### EXERCISE DATA ###
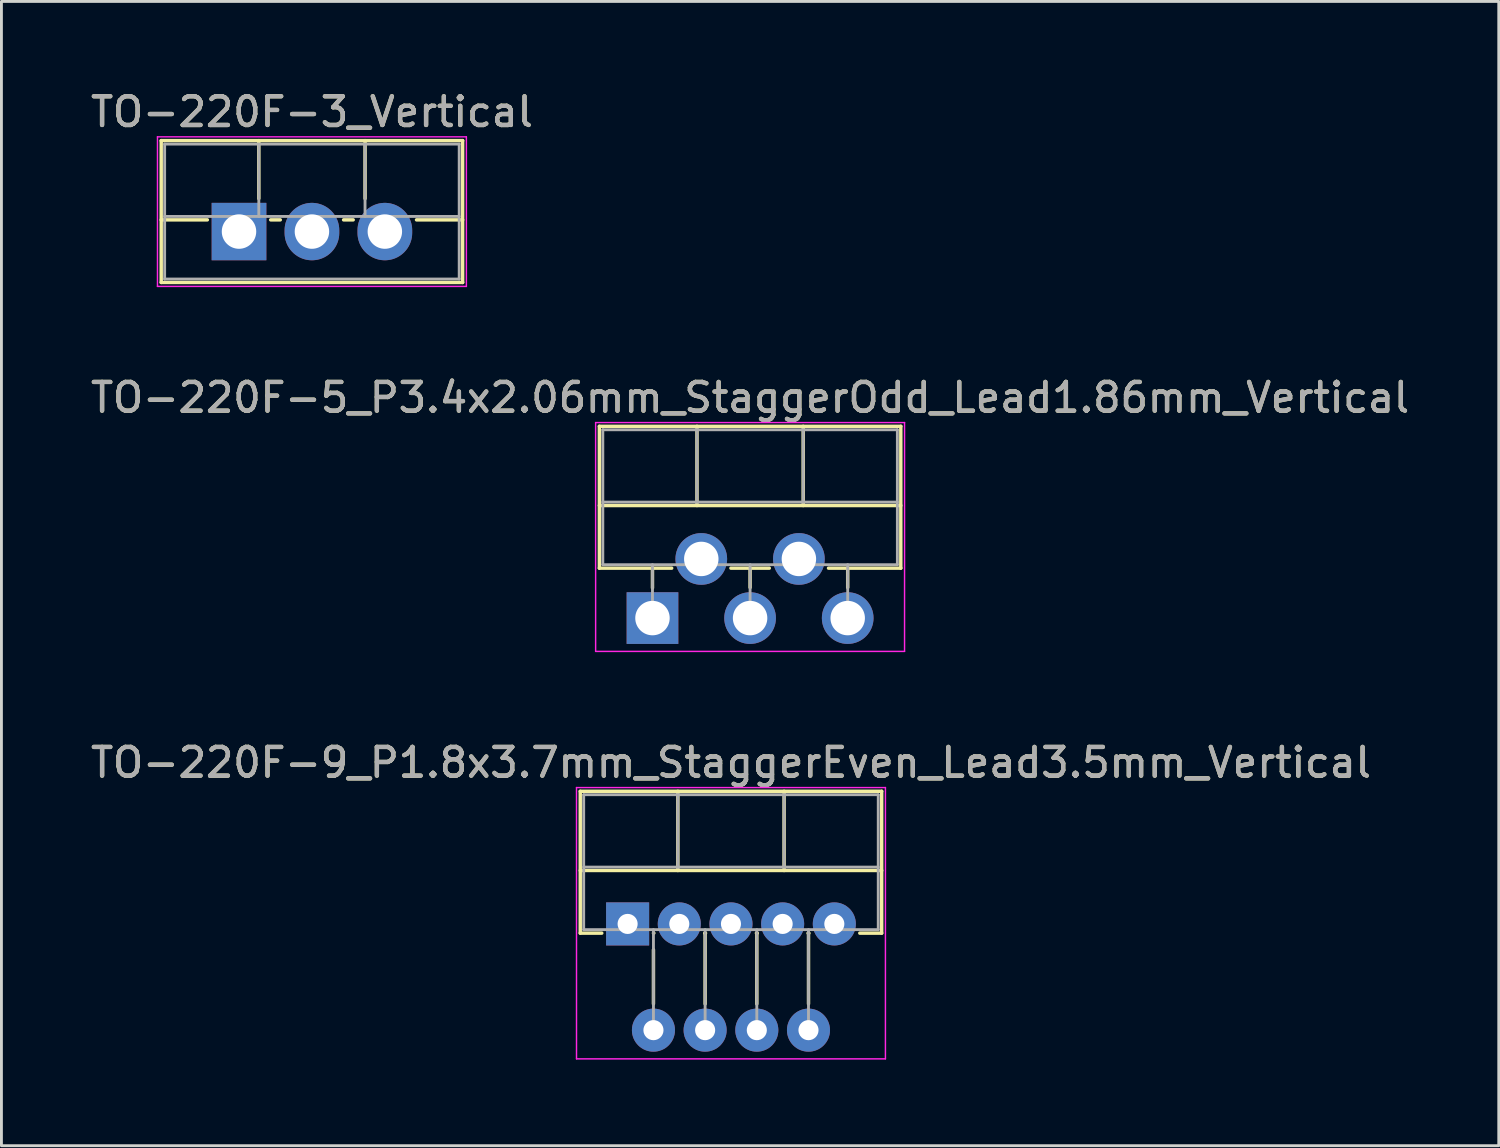
<source format=kicad_pcb>
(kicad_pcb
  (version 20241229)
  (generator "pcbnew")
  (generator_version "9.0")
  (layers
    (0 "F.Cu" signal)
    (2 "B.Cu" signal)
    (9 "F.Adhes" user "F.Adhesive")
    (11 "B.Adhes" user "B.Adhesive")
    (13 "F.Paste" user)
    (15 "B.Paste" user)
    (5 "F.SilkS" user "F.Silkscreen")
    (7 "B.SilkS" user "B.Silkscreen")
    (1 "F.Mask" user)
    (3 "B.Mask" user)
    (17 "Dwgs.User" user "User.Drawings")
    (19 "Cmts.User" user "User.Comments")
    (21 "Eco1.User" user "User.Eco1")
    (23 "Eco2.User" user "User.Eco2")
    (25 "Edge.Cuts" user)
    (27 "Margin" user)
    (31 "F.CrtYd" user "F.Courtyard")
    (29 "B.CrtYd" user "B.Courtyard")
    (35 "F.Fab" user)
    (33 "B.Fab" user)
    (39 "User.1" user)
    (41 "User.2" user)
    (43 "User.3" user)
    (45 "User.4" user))
  (footprint "TO-220F-5_P3.4x2.06mm_StaggerOdd_Lead1.86mm_Vertical"
    (layer "F.Cu")
    (at 19.677 18.479)
    (property "Reference" "TO-220F-5_P3.4x2.06mm_StaggerOdd_Lead1.86mm_Vertical" (at 3.4 -7.68 0) (layer "F.SilkS") (effects (font (size 1 1) (thickness 0.15))))
    (attr through_hole)
    (fp_line (start -1.85 -6.68) (end -1.85 -1.739) (stroke (width 0.12) (type solid)) (layer "F.SilkS"))
    (fp_line (start -1.85 -6.68) (end 8.65 -6.68) (stroke (width 0.12) (type solid)) (layer "F.SilkS"))
    (fp_line (start -1.85 -3.921) (end 8.65 -3.921) (stroke (width 0.12) (type solid)) (layer "F.SilkS"))
    (fp_line (start -1.85 -1.739) (end 0.669 -1.739) (stroke (width 0.12) (type solid)) (layer "F.SilkS"))
    (fp_line (start 0 -1.739) (end 0 -1.05) (stroke (width 0.12) (type solid)) (layer "F.SilkS"))
    (fp_line (start 1.55 -6.68) (end 1.55 -3.921) (stroke (width 0.12) (type solid)) (layer "F.SilkS"))
    (fp_line (start 2.732 -1.739) (end 4.069 -1.739) (stroke (width 0.12) (type solid)) (layer "F.SilkS"))
    (fp_line (start 3.4 -1.739) (end 3.4 -1.065) (stroke (width 0.12) (type solid)) (layer "F.SilkS"))
    (fp_line (start 5.25 -6.68) (end 5.25 -3.921) (stroke (width 0.12) (type solid)) (layer "F.SilkS"))
    (fp_line (start 6.132 -1.739) (end 8.65 -1.739) (stroke (width 0.12) (type solid)) (layer "F.SilkS"))
    (fp_line (start 6.8 -1.739) (end 6.8 -1.065) (stroke (width 0.12) (type solid)) (layer "F.SilkS"))
    (fp_line (start 8.65 -6.68) (end 8.65 -1.739) (stroke (width 0.12) (type solid)) (layer "F.SilkS"))
    (fp_line (start -1.98 -6.81) (end -1.98 1.16) (stroke (width 0.05) (type solid)) (layer "F.CrtYd"))
    (fp_line (start -1.98 1.16) (end 8.78 1.16) (stroke (width 0.05) (type solid)) (layer "F.CrtYd"))
    (fp_line (start 8.78 -6.81) (end -1.98 -6.81) (stroke (width 0.05) (type solid)) (layer "F.CrtYd"))
    (fp_line (start 8.78 1.16) (end 8.78 -6.81) (stroke (width 0.05) (type solid)) (layer "F.CrtYd"))
    (fp_line (start -1.73 -6.56) (end -1.73 -1.86) (stroke (width 0.1) (type solid)) (layer "F.Fab"))
    (fp_line (start -1.73 -4.04) (end 8.53 -4.04) (stroke (width 0.1) (type solid)) (layer "F.Fab"))
    (fp_line (start -1.73 -1.86) (end 8.53 -1.86) (stroke (width 0.1) (type solid)) (layer "F.Fab"))
    (fp_line (start 0 -1.86) (end 0 0) (stroke (width 0.1) (type solid)) (layer "F.Fab"))
    (fp_line (start 1.55 -6.56) (end 1.55 -4.04) (stroke (width 0.1) (type solid)) (layer "F.Fab"))
    (fp_line (start 3.4 -1.86) (end 3.4 0) (stroke (width 0.1) (type solid)) (layer "F.Fab"))
    (fp_line (start 5.25 -6.56) (end 5.25 -4.04) (stroke (width 0.1) (type solid)) (layer "F.Fab"))
    (fp_line (start 6.8 -1.86) (end 6.8 0) (stroke (width 0.1) (type solid)) (layer "F.Fab"))
    (fp_line (start 8.53 -6.56) (end -1.73 -6.56) (stroke (width 0.1) (type solid)) (layer "F.Fab"))
    (fp_line (start 8.53 -1.86) (end 8.53 -6.56) (stroke (width 0.1) (type solid)) (layer "F.Fab"))
    (fp_text user "${REFERENCE}" (at 3.4 -7.68 0) (layer "F.Fab") (effects (font (size 1 1) (thickness 0.15))))
    (pad "1" thru_hole rect (at 0 0) (size 1.8 1.8) (drill 1.2) (layers "*.Cu" "*.Mask"))
    (pad "2" thru_hole oval (at 1.7 -2.06) (size 1.8 1.8) (drill 1.2) (layers "*.Cu" "*.Mask"))
    (pad "3" thru_hole oval (at 3.4 0) (size 1.8 1.8) (drill 1.2) (layers "*.Cu" "*.Mask"))
    (pad "4" thru_hole oval (at 5.1 -2.06) (size 1.8 1.8) (drill 1.2) (layers "*.Cu" "*.Mask"))
    (pad "5" thru_hole oval (at 6.8 0) (size 1.8 1.8) (drill 1.2) (layers "*.Cu" "*.Mask")))
  (footprint "TO-220F-3_Vertical"
    (layer "F.Cu")
    (at 5.275 5.016)
    (property "Reference" "TO-220F-3_Vertical" (at 2.54 -4.168 0) (layer "F.SilkS") (effects (font (size 1 1) (thickness 0.15))))
    (attr through_hole)
    (fp_line (start -2.71 -3.168) (end -2.71 1.773) (stroke (width 0.12) (type solid)) (layer "F.SilkS"))
    (fp_line (start -2.71 -3.168) (end 7.79 -3.168) (stroke (width 0.12) (type solid)) (layer "F.SilkS"))
    (fp_line (start -2.71 -0.408) (end -1.103 -0.408) (stroke (width 0.12) (type solid)) (layer "F.SilkS"))
    (fp_line (start -2.71 1.773) (end 7.79 1.773) (stroke (width 0.12) (type solid)) (layer "F.SilkS"))
    (fp_line (start 0.69 -3.168) (end 0.69 -1.15) (stroke (width 0.12) (type solid)) (layer "F.SilkS"))
    (fp_line (start 1.103 -0.408) (end 1.438 -0.408) (stroke (width 0.12) (type solid)) (layer "F.SilkS"))
    (fp_line (start 3.643 -0.408) (end 3.978 -0.408) (stroke (width 0.12) (type solid)) (layer "F.SilkS"))
    (fp_line (start 4.391 -3.168) (end 4.391 -1.15) (stroke (width 0.12) (type solid)) (layer "F.SilkS"))
    (fp_line (start 6.183 -0.408) (end 7.79 -0.408) (stroke (width 0.12) (type solid)) (layer "F.SilkS"))
    (fp_line (start 7.79 -3.168) (end 7.79 1.773) (stroke (width 0.12) (type solid)) (layer "F.SilkS"))
    (fp_line (start -2.84 -3.3) (end -2.84 1.91) (stroke (width 0.05) (type solid)) (layer "F.CrtYd"))
    (fp_line (start -2.84 1.91) (end 7.92 1.91) (stroke (width 0.05) (type solid)) (layer "F.CrtYd"))
    (fp_line (start 7.92 -3.3) (end -2.84 -3.3) (stroke (width 0.05) (type solid)) (layer "F.CrtYd"))
    (fp_line (start 7.92 1.91) (end 7.92 -3.3) (stroke (width 0.05) (type solid)) (layer "F.CrtYd"))
    (fp_line (start -2.59 -3.047) (end -2.59 1.653) (stroke (width 0.1) (type solid)) (layer "F.Fab"))
    (fp_line (start -2.59 -0.527) (end 7.67 -0.527) (stroke (width 0.1) (type solid)) (layer "F.Fab"))
    (fp_line (start -2.59 1.653) (end 7.67 1.653) (stroke (width 0.1) (type solid)) (layer "F.Fab"))
    (fp_line (start 0.69 -3.047) (end 0.69 -0.527) (stroke (width 0.1) (type solid)) (layer "F.Fab"))
    (fp_line (start 4.39 -3.047) (end 4.39 -0.527) (stroke (width 0.1) (type solid)) (layer "F.Fab"))
    (fp_line (start 7.67 -3.047) (end -2.59 -3.047) (stroke (width 0.1) (type solid)) (layer "F.Fab"))
    (fp_line (start 7.67 1.653) (end 7.67 -3.047) (stroke (width 0.1) (type solid)) (layer "F.Fab"))
    (fp_text user "${REFERENCE}" (at 2.54 -4.168 0) (layer "F.Fab") (effects (font (size 1 1) (thickness 0.15))))
    (pad "1" thru_hole rect (at 0 0) (size 1.905 2) (drill 1.2) (layers "*.Cu" "*.Mask"))
    (pad "2" thru_hole oval (at 2.54 0) (size 1.905 2) (drill 1.2) (layers "*.Cu" "*.Mask"))
    (pad "3" thru_hole oval (at 5.08 0) (size 1.905 2) (drill 1.2) (layers "*.Cu" "*.Mask")))
  (footprint "TO-220F-9_P1.8x3.7mm_StaggerEven_Lead3.5mm_Vertical"
    (layer "F.Cu")
    (at 18.811 29.132)
    (property "Reference" "TO-220F-9_P1.8x3.7mm_StaggerEven_Lead3.5mm_Vertical" (at 3.6 -5.62 0) (layer "F.SilkS") (effects (font (size 1 1) (thickness 0.15))))
    (attr through_hole)
    (fp_line (start -1.65 -4.62) (end -1.65 0.321) (stroke (width 0.12) (type solid)) (layer "F.SilkS"))
    (fp_line (start -1.65 -4.62) (end 8.85 -4.62) (stroke (width 0.12) (type solid)) (layer "F.SilkS"))
    (fp_line (start -1.65 -1.861) (end 8.85 -1.861) (stroke (width 0.12) (type solid)) (layer "F.SilkS"))
    (fp_line (start -1.65 0.321) (end -0.9 0.321) (stroke (width 0.12) (type solid)) (layer "F.SilkS"))
    (fp_line (start 0.9 0.321) (end 0.914 0.321) (stroke (width 0.12) (type solid)) (layer "F.SilkS"))
    (fp_line (start 0.9 0.9) (end 0.9 2.785) (stroke (width 0.12) (type solid)) (layer "F.SilkS"))
    (fp_line (start 1.75 -4.62) (end 1.75 -1.861) (stroke (width 0.12) (type solid)) (layer "F.SilkS"))
    (fp_line (start 2.687 0.321) (end 2.714 0.321) (stroke (width 0.12) (type solid)) (layer "F.SilkS"))
    (fp_line (start 2.7 0.321) (end 2.7 2.785) (stroke (width 0.12) (type solid)) (layer "F.SilkS"))
    (fp_line (start 4.487 0.321) (end 4.514 0.321) (stroke (width 0.12) (type solid)) (layer "F.SilkS"))
    (fp_line (start 4.5 0.321) (end 4.5 2.785) (stroke (width 0.12) (type solid)) (layer "F.SilkS"))
    (fp_line (start 5.45 -4.62) (end 5.45 -1.861) (stroke (width 0.12) (type solid)) (layer "F.SilkS"))
    (fp_line (start 6.287 0.321) (end 6.314 0.321) (stroke (width 0.12) (type solid)) (layer "F.SilkS"))
    (fp_line (start 6.301 0.321) (end 6.301 2.785) (stroke (width 0.12) (type solid)) (layer "F.SilkS"))
    (fp_line (start 8.087 0.321) (end 8.85 0.321) (stroke (width 0.12) (type solid)) (layer "F.SilkS"))
    (fp_line (start 8.85 -4.62) (end 8.85 0.321) (stroke (width 0.12) (type solid)) (layer "F.SilkS"))
    (fp_line (start -1.78 -4.75) (end -1.78 4.7) (stroke (width 0.05) (type solid)) (layer "F.CrtYd"))
    (fp_line (start -1.78 4.7) (end 8.98 4.7) (stroke (width 0.05) (type solid)) (layer "F.CrtYd"))
    (fp_line (start 8.98 -4.75) (end -1.78 -4.75) (stroke (width 0.05) (type solid)) (layer "F.CrtYd"))
    (fp_line (start 8.98 4.7) (end 8.98 -4.75) (stroke (width 0.05) (type solid)) (layer "F.CrtYd"))
    (fp_line (start -1.53 -4.5) (end -1.53 0.2) (stroke (width 0.1) (type solid)) (layer "F.Fab"))
    (fp_line (start -1.53 -1.98) (end 8.73 -1.98) (stroke (width 0.1) (type solid)) (layer "F.Fab"))
    (fp_line (start -1.53 0.2) (end 8.73 0.2) (stroke (width 0.1) (type solid)) (layer "F.Fab"))
    (fp_line (start 0.9 0.2) (end 0.9 3.7) (stroke (width 0.1) (type solid)) (layer "F.Fab"))
    (fp_line (start 1.75 -4.5) (end 1.75 -1.98) (stroke (width 0.1) (type solid)) (layer "F.Fab"))
    (fp_line (start 2.7 0.2) (end 2.7 3.7) (stroke (width 0.1) (type solid)) (layer "F.Fab"))
    (fp_line (start 4.5 0.2) (end 4.5 3.7) (stroke (width 0.1) (type solid)) (layer "F.Fab"))
    (fp_line (start 5.45 -4.5) (end 5.45 -1.98) (stroke (width 0.1) (type solid)) (layer "F.Fab"))
    (fp_line (start 6.3 0.2) (end 6.3 3.7) (stroke (width 0.1) (type solid)) (layer "F.Fab"))
    (fp_line (start 8.73 -4.5) (end -1.53 -4.5) (stroke (width 0.1) (type solid)) (layer "F.Fab"))
    (fp_line (start 8.73 0.2) (end 8.73 -4.5) (stroke (width 0.1) (type solid)) (layer "F.Fab"))
    (fp_text user "${REFERENCE}" (at 3.6 -5.62 0) (layer "F.Fab") (effects (font (size 1 1) (thickness 0.15))))
    (pad "1" thru_hole rect (at 0 0) (size 1.5 1.5) (drill 0.7) (layers "*.Cu" "*.Mask"))
    (pad "2" thru_hole oval (at 0.9 3.7) (size 1.5 1.5) (drill 0.7) (layers "*.Cu" "*.Mask"))
    (pad "3" thru_hole oval (at 1.8 0) (size 1.5 1.5) (drill 0.7) (layers "*.Cu" "*.Mask"))
    (pad "4" thru_hole oval (at 2.7 3.7) (size 1.5 1.5) (drill 0.7) (layers "*.Cu" "*.Mask"))
    (pad "5" thru_hole oval (at 3.6 0) (size 1.5 1.5) (drill 0.7) (layers "*.Cu" "*.Mask"))
    (pad "6" thru_hole oval (at 4.5 3.7) (size 1.5 1.5) (drill 0.7) (layers "*.Cu" "*.Mask"))
    (pad "7" thru_hole oval (at 5.4 0) (size 1.5 1.5) (drill 0.7) (layers "*.Cu" "*.Mask"))
    (pad "8" thru_hole oval (at 6.3 3.7) (size 1.5 1.5) (drill 0.7) (layers "*.Cu" "*.Mask"))
    (pad "9" thru_hole oval (at 7.2 0) (size 1.5 1.5) (drill 0.7) (layers "*.Cu" "*.Mask")))
  (gr_rect
    (start -3 -3)
    (end 49.155 36.857)
    (stroke (width 0.1) (type default))
    (fill no)
    (layer "Edge.Cuts")))
</source>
###
▶ THE TASK: From the material above, set down exactly the lines starting at the one with "(fp_line (start 3.4 -1.86)" and ending at the one with "(fp_line (start 6.183", end lines included.

▶ REPLY TO THE TASK:
    (fp_line (start 3.4 -1.86) (end 3.4 0) (stroke (width 0.1) (type solid)) (layer "F.Fab"))
    (fp_line (start 5.25 -6.56) (end 5.25 -4.04) (stroke (width 0.1) (type solid)) (layer "F.Fab"))
    (fp_line (start 6.8 -1.86) (end 6.8 0) (stroke (width 0.1) (type solid)) (layer "F.Fab"))
    (fp_line (start 8.53 -6.56) (end -1.73 -6.56) (stroke (width 0.1) (type solid)) (layer "F.Fab"))
    (fp_line (start 8.53 -1.86) (end 8.53 -6.56) (stroke (width 0.1) (type solid)) (layer "F.Fab"))
    (fp_text user "${REFERENCE}" (at 3.4 -7.68 0) (layer "F.Fab") (effects (font (size 1 1) (thickness 0.15))))
    (pad "1" thru_hole rect (at 0 0) (size 1.8 1.8) (drill 1.2) (layers "*.Cu" "*.Mask"))
    (pad "2" thru_hole oval (at 1.7 -2.06) (size 1.8 1.8) (drill 1.2) (layers "*.Cu" "*.Mask"))
    (pad "3" thru_hole oval (at 3.4 0) (size 1.8 1.8) (drill 1.2) (layers "*.Cu" "*.Mask"))
    (pad "4" thru_hole oval (at 5.1 -2.06) (size 1.8 1.8) (drill 1.2) (layers "*.Cu" "*.Mask"))
    (pad "5" thru_hole oval (at 6.8 0) (size 1.8 1.8) (drill 1.2) (layers "*.Cu" "*.Mask")))
  (footprint "TO-220F-3_Vertical"
    (layer "F.Cu")
    (at 5.275 5.016)
    (property "Reference" "TO-220F-3_Vertical" (at 2.54 -4.168 0) (layer "F.SilkS") (effects (font (size 1 1) (thickness 0.15))))
    (attr through_hole)
    (fp_line (start -2.71 -3.168) (end -2.71 1.773) (stroke (width 0.12) (type solid)) (layer "F.SilkS"))
    (fp_line (start -2.71 -3.168) (end 7.79 -3.168) (stroke (width 0.12) (type solid)) (layer "F.SilkS"))
    (fp_line (start -2.71 -0.408) (end -1.103 -0.408) (stroke (width 0.12) (type solid)) (layer "F.SilkS"))
    (fp_line (start -2.71 1.773) (end 7.79 1.773) (stroke (width 0.12) (type solid)) (layer "F.SilkS"))
    (fp_line (start 0.69 -3.168) (end 0.69 -1.15) (stroke (width 0.12) (type solid)) (layer "F.SilkS"))
    (fp_line (start 1.103 -0.408) (end 1.438 -0.408) (stroke (width 0.12) (type solid)) (layer "F.SilkS"))
    (fp_line (start 3.643 -0.408) (end 3.978 -0.408) (stroke (width 0.12) (type solid)) (layer "F.SilkS"))
    (fp_line (start 4.391 -3.168) (end 4.391 -1.15) (stroke (width 0.12) (type solid)) (layer "F.SilkS"))
    (fp_line (start 6.183 -0.408) (end 7.79 -0.408) (stroke (width 0.12) (type solid)) (layer "F.SilkS"))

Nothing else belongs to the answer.